# WHAT TO DO
Only lines holding the string "linecap" are wanted; copy each one from the material.

# GIVEN RECORDS
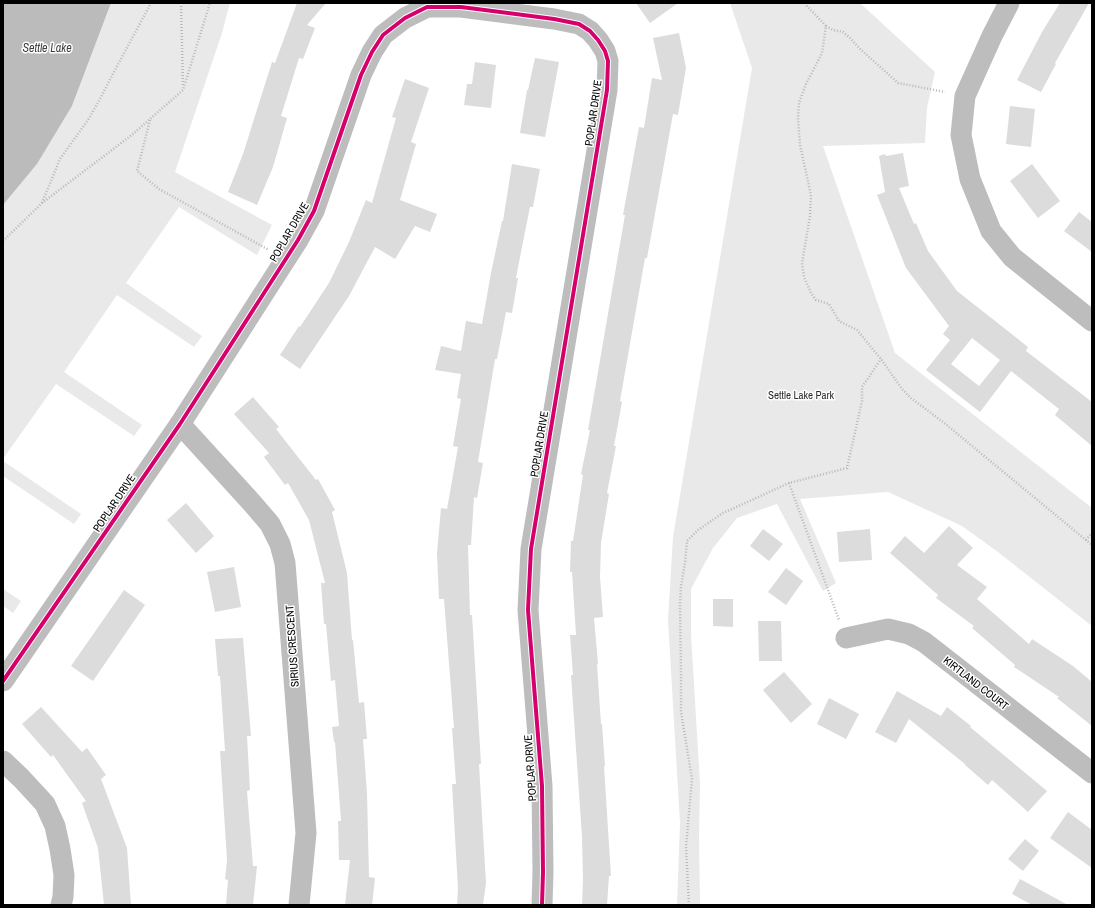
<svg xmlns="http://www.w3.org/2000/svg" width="1095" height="908" font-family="'Archivo Narrow',sans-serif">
<rect width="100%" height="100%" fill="#fff"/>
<g fill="#e9e9e9">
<path d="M111 3H230L222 33 175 172 272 225 257 255 179 207 126 283 202 336 194 347 117 295 64 372 142 425 134 436 56 384 3 459V205L37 164 72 106Z"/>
<path d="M730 3H860L935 72 927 108 925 143 823 146 895 353 1092 508V626L998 552 962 526 888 492 800 499 836 583 823 591 777 504 737 518 713 548 691 589V635L700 784 699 836 700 905H677L680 823 668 620 673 537 752 68Z"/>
<path d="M3 461 81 514 74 524 3 476Z"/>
<path d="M3 589 21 601 13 613 3 606Z"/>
</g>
<path fill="#bbb" d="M3 3H111L72 106 37 164 3 205Z"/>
<g fill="#dcdcdc" fill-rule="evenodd">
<path d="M297 3H326L307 25 315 28 303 59 299 58 281 116 287 118 273 167 257 205 228 192 243 154 272 62 275 63Z"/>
<path d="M636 3H678L650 23Z"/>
<path d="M1060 3H1089L1055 63 1056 64 1041 92 1017 80 1042 32Z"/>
<path d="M679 33 686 68 678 115 673 114 647 258H645L620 401 622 402 614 446H616L607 493 609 494 601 543 600 577 603 617 594 618 598 664H597L601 724H602L605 766H604L611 876H609L607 905H582L583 879 582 837 571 675H573L570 635H576L572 572H570L571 541H573L583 475 581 474 590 430H588L625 215H623L639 127 644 128 652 78 662 80 653 38Z"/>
<path d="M535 58 559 62 545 137 520 133 527 90H528Z"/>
<path d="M475 62 496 65 491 108 464 105 467 84H472Z"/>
<path d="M405 79 429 88 411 142 416 144 400 200 437 214 430 232 415 226 395 259 375 247 349 296 300 369 280 355 299 326 300 327 329 283 349 242 366 200 372 203 396 118 392 117Z"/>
<path d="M1010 106 1035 109 1031 147 1006 144Z"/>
<path d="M903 153 909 186 899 188 914 224 916 223 928 251 957 291 1028 347 1026 351 1092 402V446L1055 415 1059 409 1011 371 980 412 926 370 950 340 943 334 949 326 906 268 877 195 885 192 879 156 885 154 886 156ZM972 338 1000 360 979 386 951 364Z"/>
<path d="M512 164 540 169 533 207H530L522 247 516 278H518L512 313 506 312 497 359H495L478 462 483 463 477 498 474 497 471 545H468L470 615H472L481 764H479L486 883 483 905H457L458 889 452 784H456L452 728H454L444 599H439L437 553 441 508 447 509 458 447 453 446 461 399 457 398 461 374 435 370 441 346 461 351 466 321 482 324 491 273 502 221H503Z"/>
<path d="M1032 164 1060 201 1038 218 1010 181Z"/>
<path d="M1079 212 1092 222V252L1064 231Z"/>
<path d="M253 397 279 427 276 429 316 480 318 479 335 510 332 512 347 573 352 640H353L359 703 364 702 367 739H363L367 793 369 877 375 878 372 905H345L350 860H339L338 821H341L335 742H334L332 727 339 726 335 680 331 681 326 624H324L321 583H325L309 520 288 483 285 485 264 457 269 453 234 414Z"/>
<path d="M186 503 214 536 196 553 167 520Z"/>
<path d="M949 526 973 548 957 565 987 587 977 599 1029 644 1032 639 1073 666 1092 682V726L1057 698 1059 697 1014 667 1015 665 972 628 974 626 936 598 938 595 890 553 905 536 924 553Z"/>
<path d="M763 529 783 544 769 561 750 546Z"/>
<path d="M870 529 872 560 839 562 837 532Z"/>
<path d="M234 567 241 607 215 612 207 572Z"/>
<path d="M786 568 803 581 786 605 768 592Z"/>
<path d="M124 590 145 605 93 681 71 666Z"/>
<path d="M713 599H733V627L713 626Z"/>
<path d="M758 621H781L782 661H759Z"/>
<path d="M243 638 251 736H247L250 790 247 791 253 866H257L253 905H226L228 880 225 879 227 860 220 751H225L220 676H218L215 639Z"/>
<path d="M784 672 812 704 791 723 763 690Z"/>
<path d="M897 691 941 716 947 707 971 726 970 727 1047 791 1028 812 992 780 988 785 965 765V764L909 719 896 743 875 732Z"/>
<path d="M829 698 859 714 846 739 817 724Z"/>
<path d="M41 707 82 752 87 748 106 775 101 779 127 848 131 905H104L98 848 82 803 86 801 53 755 51 757 22 724Z"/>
<path d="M1068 812 1092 830V868L1050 838Z"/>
<path d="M1025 839 1039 851 1023 871 1008 859Z"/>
<path d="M1020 879 1068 905H1032L1012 894Z"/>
</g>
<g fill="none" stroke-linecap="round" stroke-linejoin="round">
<g stroke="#b8b8b8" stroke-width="2.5" stroke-dasharray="1 2" stroke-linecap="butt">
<path d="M181 3 183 87"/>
<path d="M805 3 807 6 826 26 822 53 806 84 799 103 798 118 800 145 811 195 810 216 802 263 804 277 811 293 816 300 829 304 839 321 857 330 881 359 902 389 911 398 943 422 1092 545"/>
<path d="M826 26 833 30 843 32 851 39 860 49 898 83 945 92"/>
<path d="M150 120 137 171 159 189 269 250"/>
<path d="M42 203 60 159 88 120 100 99 115 70 151 3"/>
<path d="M3 241 42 203 133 134 183 90 210 3"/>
<path d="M789 483 839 620"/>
<path d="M1086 540 1092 533"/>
<path d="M689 905 686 847 692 779 681 712V672L680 605 681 586 685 563 687 541 698 530 723 513 741 505 789 483 847 468 862 401V387L881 359"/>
</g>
<g stroke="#bdbdbd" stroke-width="21">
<path d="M1009 3 992 36 965 96 961 135 970 179 991 231 1012 257 1092 321"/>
<path d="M180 424 252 503 270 524 280 544 285 563 306 833 299 905"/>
<path d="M846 638 888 629 909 634 924 642 1092 773"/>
<path d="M3 681 180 424 298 240 314 211 361 75 372 52 383 35 405 18 427 7H461L554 19 579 24 590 31 598 40 605 51 608 61 607 90 531 549 528 610 542 786 543 872 542 905"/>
<path d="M3 761 21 778 45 804 55 826 60 849 64 875 63 897 61 905"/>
</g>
<defs>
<path id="cycleway" d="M3 681 180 424 298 240 314 211 361 75 372 52 383 35 405 18 427 7H461L554 19 579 24 590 31 598 40 605 51 608 61 607 90 531 549 528 610 542 786 543 872 542 905"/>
</defs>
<use href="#cycleway" stroke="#fff" stroke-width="6"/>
<use href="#cycleway" stroke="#d6006c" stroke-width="4"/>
</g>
<g text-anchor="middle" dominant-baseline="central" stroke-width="3" stroke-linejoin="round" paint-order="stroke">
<g font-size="11" fill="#000" stroke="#fff">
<text transform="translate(593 113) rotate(-82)">POPLAR DRIVE</text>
<text transform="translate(289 232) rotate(-60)">POPLAR DRIVE</text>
<text transform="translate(539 444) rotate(-81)">POPLAR DRIVE</text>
<text transform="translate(114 503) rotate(-56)">POPLAR DRIVE</text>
<text transform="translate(292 646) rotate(-94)">SIRIUS CRESCENT</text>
<text transform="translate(976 683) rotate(38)">KIRTLAND COURT</text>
<text transform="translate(530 768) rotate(-94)">POPLAR DRIVE</text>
</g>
<g font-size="11" fill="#2e2e2e" stroke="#fff">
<text x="801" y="395">Settle Lake Park</text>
</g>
<g font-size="12" font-style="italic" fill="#3f3f3f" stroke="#fff">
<text x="47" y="48">Settle Lake</text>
</g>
</g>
<rect width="1095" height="908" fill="none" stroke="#000000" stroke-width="8"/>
</svg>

# EXERCISE ANSWER
<g fill="none" stroke-linecap="round" stroke-linejoin="round">
<g stroke="#b8b8b8" stroke-width="2.5" stroke-dasharray="1 2" stroke-linecap="butt">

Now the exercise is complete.